Siege of Yong'an
| Date | c.February or March – July or August 264 |
| Location | Fengjie County, Chongqing |
| Result | Cao Wei victory |

Belligerents
- Cao Wei Shu Han remnants: Eastern Wu

Commanders and leaders
- Luo Xian Hu Lie: Bu Xie Lu Kang

Strength
- 2,000 (Luo Xian) 20,000 (Hu Lie): 30,000+

= Siege of Yong'an =

Battle between the states of Cao Wei and Eastern Wu (264)

The siege of Yong'an was fought between the states of Eastern Wu and Cao Wei from around March to August 264, during the Three Kingdoms period of China. After the fall of Shu Han to Wei in 263, Wu attempted to seize Shu's territory but was resisted by the former Shu general, Luo Xian, who later submitted to Wei. The battle concluded with a Wei victory.

== Background ==
Badong Commandery (巴東郡; covering parts of present-day Chongqing) was a territory held by Shu Han that was located near the border of its ally, Eastern Wu. In September or October 263, the state of Cao Wei launched an invasion of Shu. The Shu general, Yan Yu (閻宇), who was in charge of guarding Badong, received orders to lead troops to support the Shu forces at the frontline. Yan Yu's deputy, Luo Xian, remained behind with only 2,000 troops to guard Yong'an (永安; present-day Fengjie County, Chongqing), the capital of Badong. In November or December 263, when news that the Shu capital, Chengdu, had fallen reached Yong'an, Luo Xian managed to calm down the people and restore order and stability in Yong'an.

Prior to its fall, Shu had also notified Wu about the invasion. In response, the Wu emperor, Sun Xiu, launched a three-pronged operation to divert Wei's attention from Shu. However, after news of Shu's fall reached Wu, Sun Xiu pulled back his forces. Wu then prepared to take advantage of the situation by invading Shu and seizing control of their former territories under the pretext of sending reinforcements to resist Wei.
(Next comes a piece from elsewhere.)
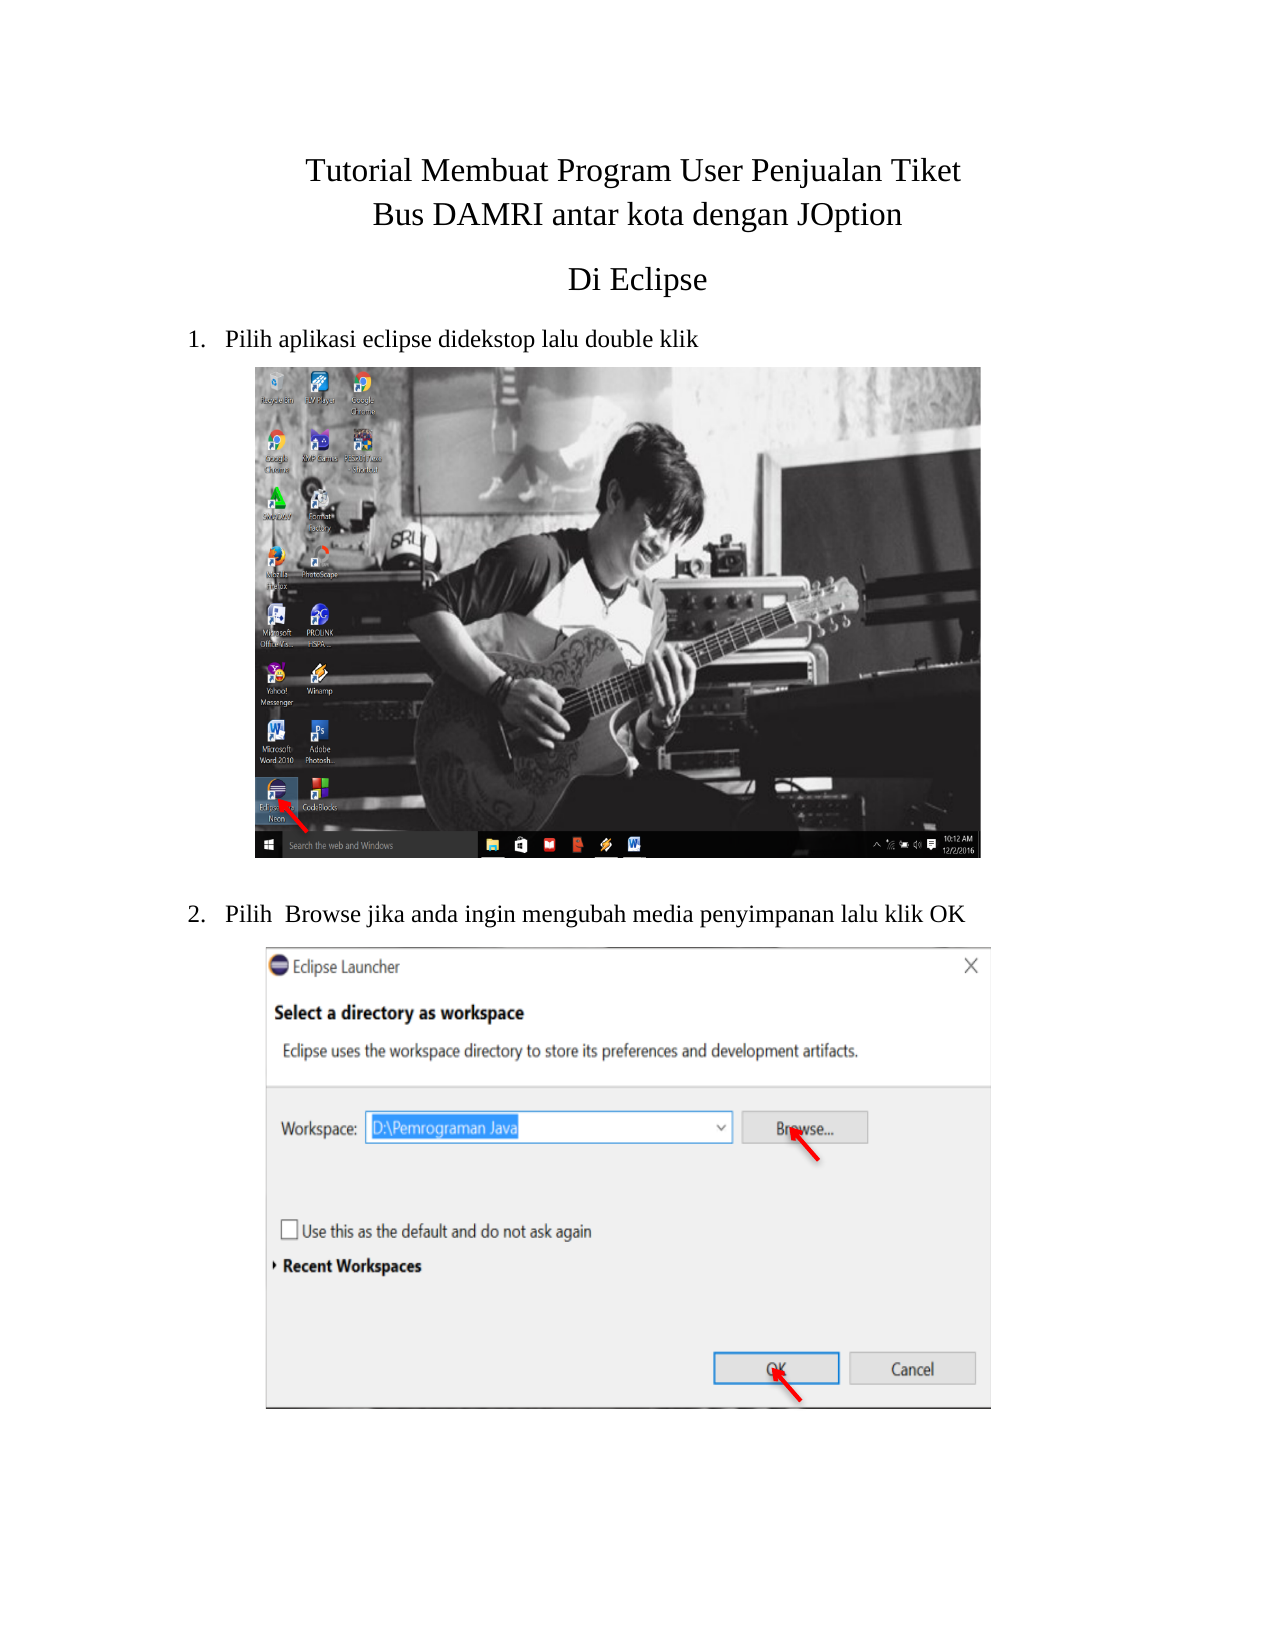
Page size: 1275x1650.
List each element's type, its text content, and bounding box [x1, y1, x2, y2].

However, with Shu conquered, Luo Xian did not think that Wu would last for long. Furthermore, he perceived Wu's actions as a betrayal of their alliance, and thus he strengthened the defences in Yong'an to resist the Wu takeover.

== The battle ==
Around March 264, the Wu general, Bu Xie, led troops from Xiling (西陵; present-day Yichang, Hubei) to attack Yong'an but encountered strong resistance from Luo Xian and his men. As the Wu forces rained arrows on his position, Luo Xian ordered his subordinate, Yang Zong (楊宗), to break out of the siege and seek help from the Wei general, Chen Qian. He also surrendered his tallies and sent his son as a hostage to convince the Wei regent Sima Zhao of his sincerity. During this time, he led his men to strike back at Bu Xie's forces and defeated them.

Enraged at Bu Xie's defeat, the Wu emperor Sun Xiu ordered his general, Lu Kang, to lead 30,000 troops to support Bu Xie and besiege Yong'an. After a six-month-long siege, more than half of Yong'an's population fell sick from infectious diseases. When someone suggested that he break out of the siege and head south towards Zangke Commandery (牂柯郡; covering parts of present-day Guizhou) or head north to Shangyong Commandery (上庸郡; covering parts of present-day northwestern Hubei), Luo Xian refused, stating he was prepared to die defending the city.

After Chen Qian relayed Luo Xian's call for help to Sima Zhao, the Wei regent ordered the general, Hu Lie, to lead 20,000 troops from Jing Province to divert Wu forces from Yong'an by attacking Xiling. In July or August 264, Wu forces retreated after failing to capture Yong'an and due to the Wei attack at Xiling.

== Aftermath ==
Sima Zhao accepted Luo Xian's surrender and ordered him to remain behind and continue guarding Yong'an. Due to his efforts in Yong'an, Wei consolidated their control over Shu's former territories while Wu was unable to make any territorial gain in the wake of Shu's demise.